What's the popular tool people use in Unix to parse/analyze log files? Doing counting, find unique, select/copy certain line which have certain patterns. Please advise some tools or some keyword. Since I believe there must be similar questions asked before, but I don't any idea about the keywords. Thanks.
Take a look at some of the generic log parsers listed here. If you use something like syslog
, you can probably get a custom parser/analyzer too.

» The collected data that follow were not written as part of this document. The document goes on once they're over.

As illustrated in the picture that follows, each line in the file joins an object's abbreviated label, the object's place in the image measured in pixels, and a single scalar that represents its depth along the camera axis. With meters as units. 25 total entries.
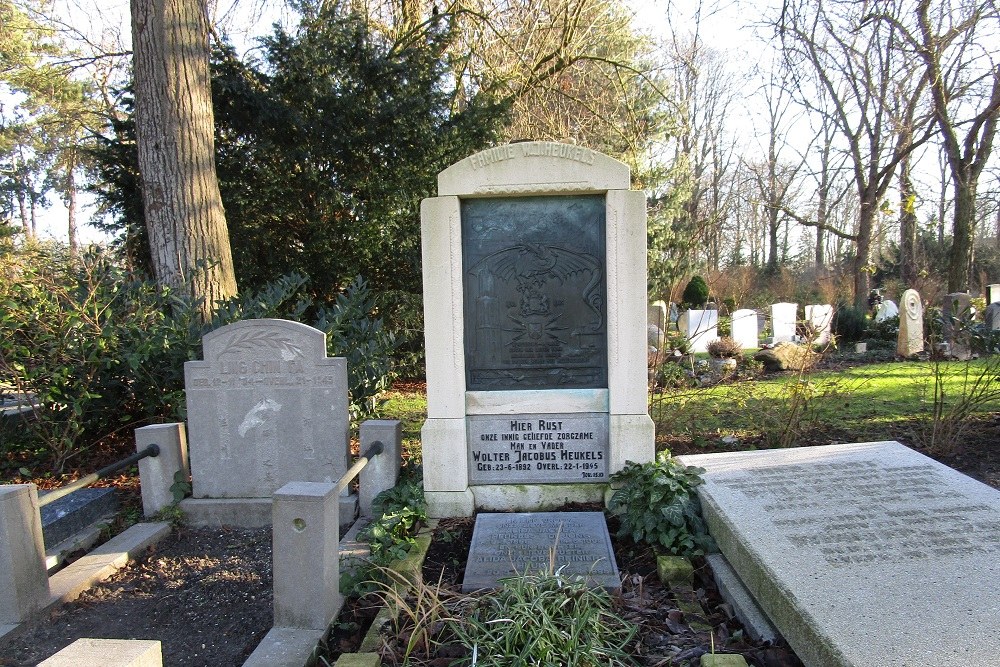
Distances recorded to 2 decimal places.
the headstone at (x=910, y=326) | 13.90
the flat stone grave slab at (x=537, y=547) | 3.37
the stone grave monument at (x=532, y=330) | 4.42
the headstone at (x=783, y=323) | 17.86
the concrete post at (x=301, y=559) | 3.03
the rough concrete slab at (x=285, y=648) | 2.78
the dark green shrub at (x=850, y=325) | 16.20
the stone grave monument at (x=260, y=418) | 4.76
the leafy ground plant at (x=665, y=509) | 3.71
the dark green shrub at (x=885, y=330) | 16.00
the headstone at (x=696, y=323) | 17.24
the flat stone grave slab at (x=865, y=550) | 2.36
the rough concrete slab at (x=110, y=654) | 1.73
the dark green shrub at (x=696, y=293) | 24.03
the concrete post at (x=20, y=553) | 3.24
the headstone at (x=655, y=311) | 16.89
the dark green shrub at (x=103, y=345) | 5.45
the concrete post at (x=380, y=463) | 4.64
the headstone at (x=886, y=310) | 17.23
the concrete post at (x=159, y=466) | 4.82
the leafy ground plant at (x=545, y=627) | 2.46
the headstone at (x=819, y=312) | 14.84
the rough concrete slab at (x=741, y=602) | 2.87
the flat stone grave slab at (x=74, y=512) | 4.39
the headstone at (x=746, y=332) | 18.16
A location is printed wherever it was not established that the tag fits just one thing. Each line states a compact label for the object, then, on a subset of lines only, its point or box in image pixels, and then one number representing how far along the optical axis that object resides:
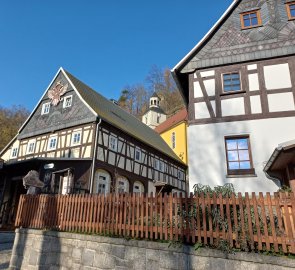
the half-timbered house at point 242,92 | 9.64
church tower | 47.34
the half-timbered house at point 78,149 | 15.15
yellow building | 31.09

Otherwise, for trivial searches, any scripting language like perl
, python
or even awk
suffices.
For regular, nightly checking there is logwatch which have several different scripts in /usr/share/logwatch/scripts/services
that check for specific things (like web server stuff, ftp server stuff, sshd related stuff, etc) in syslog. Default install enables most of them, but you are able to enable/disable as you like or even write your own scripts.
For real-time watching there is multitail.
I find it to be a huge failure that many log formats do not separate columns with proper unique field separators. Not because that is best, but because it is the basic premise of unix textutils that operate on table data. Instead they tend to use spaces as separators and quote fields that might contain spaces.
One of the most practical simple changes I made to web log analyzing was to leave the default NCSA log format produced by the nginx web server, to instead use tab as the field separator.
Suddenly I could use all of the primitive unix textutils for quick lookups, but especially awk! Print only lines where the user-agent field contains Googlebot:
awk 'BEGIN {FS="\t"} $7 ~ /Googlebot/ { print; }' < logfile
Find the number of requests on for each unique request
awk 'BEGIN {FS="\t"} { print $4; }' < logfile | sort | uniq -c | sort -n
And of course lots of combinations to find specific visitors.
Any programming language that allows you to open and read files, do string/text manipulations can be used, eg Perl,Python,(g)awk, Ruby,PHP, even Java etc. They support modules for the file formats you are parsing,eg csv, etc.